J.L. – Nous sommes un peu une sorte de Meetic du recrutement, lors de l’inscription, les candidats vont passer un bilan de personnalité qui leur permet à la fois de mieux se connaître et de trouver des offres d’emplois qui correspondent à leur personnalité. L’objectif est d’élargir le champ au-delà des compétences d’une personne et de comprendre qui elle est. D’après notre dernier sondage auprès des entreprises, dans 3 cas sur 4 les recruteurs considèrent que les personnes appelées en entretien sont plus pertinentes quand elles passent par notre site. Nous leur permettons d’avoir plus d’infos sur les candidats et d’adopter une démarche plus qualitative. Dans 80 % des cas, cela permet aussi de faire passer des entretiens qui n’auraient pas eu lieu si les recruteurs n’avaient pas eu accès au test de personnalité. Cela permet donc de diversifier les recrutements.
LPA – Le numérique est-il devenu indispensable dans le recrutement ?
J.L. – Le numérique est à la fois le problème et la solution. C’est un problème parce qu’il y a une vraie situation de fracture numérique où des gens ne savent pas forcément utiliser d’ordinateur, et surtout où certaines personnes n’ont pas encore d’ordinateur alors que c’est ceux qui en auraient le plus besoin. Dans ces cas-là, le numérique est un facteur d’accélération des écarts. En même temps, une fois que ces personnes sont équipées, cela permet de les toucher et les accompagner comme jamais avant ! Les coûts de transmission de la connaissance sont plus réduits que jamais et on peut se concentrer sur les efforts d’accompagnement. Bref, le numérique permet d’aller très loin dans les démarches d’aide à l’insertion.
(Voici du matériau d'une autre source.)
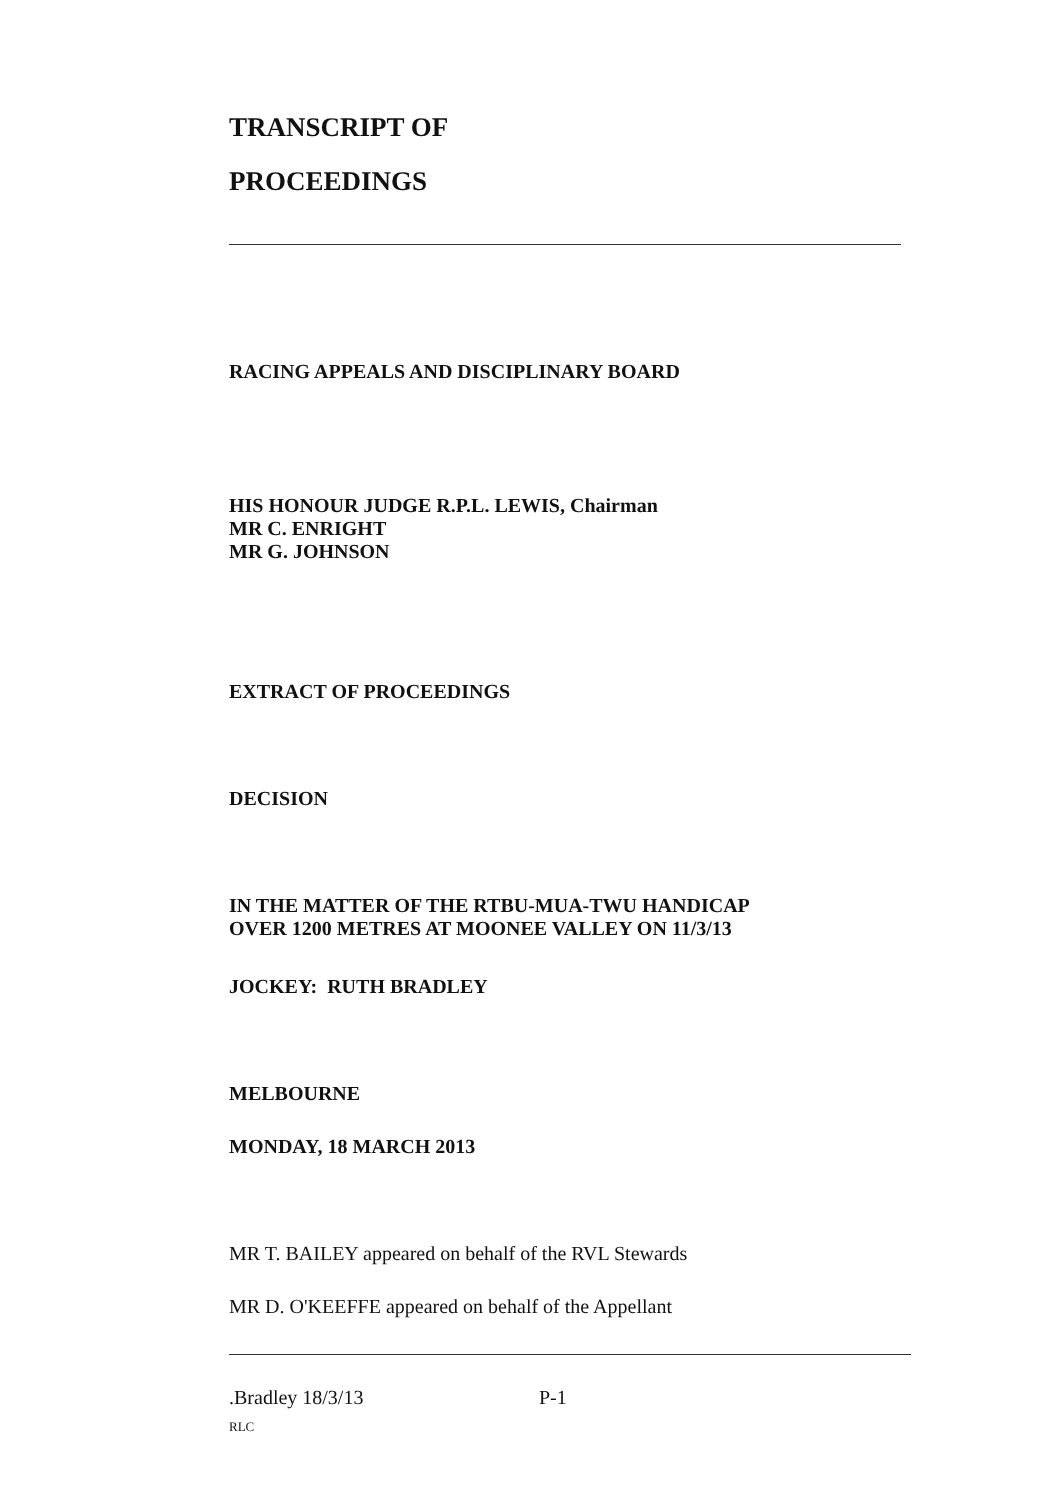TRANSCRIPT OF
PROCEEDINGS
RACING APPEALS AND DISCIPLINARY BOARD
HIS HONOUR JUDGE R.P.L. LEWIS, Chairman
MR C. ENRIGHT
MR G. JOHNSON
EXTRACT OF PROCEEDINGS
DECISION
IN THE MATTER OF THE RTBU-MUA-TWU HANDICAP
OVER 1200 METRES AT MOONEE VALLEY ON 11/3/13
JOCKEY: RUTH BRADLEY
MELBOURNE
MONDAY, 18 MARCH 2013
MR T. BAILEY appeared on behalf of the RVL Stewards
MR D. O'KEEFFE appeared on behalf of the Appellant
.Bradley 18/3/13 P-1
RLC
LPA – Est-ce que Pôle Emploi est devenu dépassé par le marché du travail actuel ?
J.L. – Je ne suis pas d’accord avec cette affirmation. Je suis l’un de leurs premiers défenseurs, on oublie trop souvent que ce n’est pas Pôle Emploi qui est responsable des destructions d’emploi. Tout comme ils ne sont pas responsables du fait que les entreprises ne diffusent pas leurs offres sur leur plate-forme et ne rendent pas le marché transparent. Il ne faut pas oublier que la première mission de Pôle Emploi, c’est de faire passer les gens en situation d’employabilité, c’est-à-dire de leur permettre d’avoir l’électricité, l’eau, un toit, et l’accès à certaines ressources. Ce n’est pas de vous trouver du boulot, aujourd’hui il y a Monster et les autres pour ça. Après, la vraie évolution dans le secteur du recrutement, c’est qu’aujourd’hui un seul acteur ne peut pas résoudre tous les problèmes, il faut que tous les acteurs se rassemblent. C’est ce qu’essaye de faire Pôle Emploi avec l’Emploi Store qui est un début de solution, et en connectant plein de sites de recrutements (Monkey Tie échange par exemple ses offres avec Pôle Emploi). À un certain point, il faut aussi laisser les start-ups prendre le relais pour trouver des solutions et répondre aux besoins des gens.
LPA – Comment se place la France au niveau européen en matière d’écosystème de start-up de recrutement ?
J.L. – C’est délicat de comparer, car si on prend l’Allemagne par exemple il y a très peu de chômage, mais il y a des gens qui gagnent un demi-Smic et sont en situation de précarité. En Angleterre on est quasiment en plein emploi. Mais on constate en effet une véritable effervescence chez nous, il y a entre 300 et 400 start-ups en France qui travaillent sur les ressources humaines ou l’emploi. On estime que c’est environ deux fois plus qu’il y a cinq ans. C’est un secteur qui monte très fort et d’autant plus qu’en France, nous avons deux gros atouts : une vraie capacité d’innovation et un terreau social historiquement très fort. L’innovation sociale, celle qui arrive à prendre l’humain en compte, est notre meilleur atout pour trouver des solutions pour l’emploi.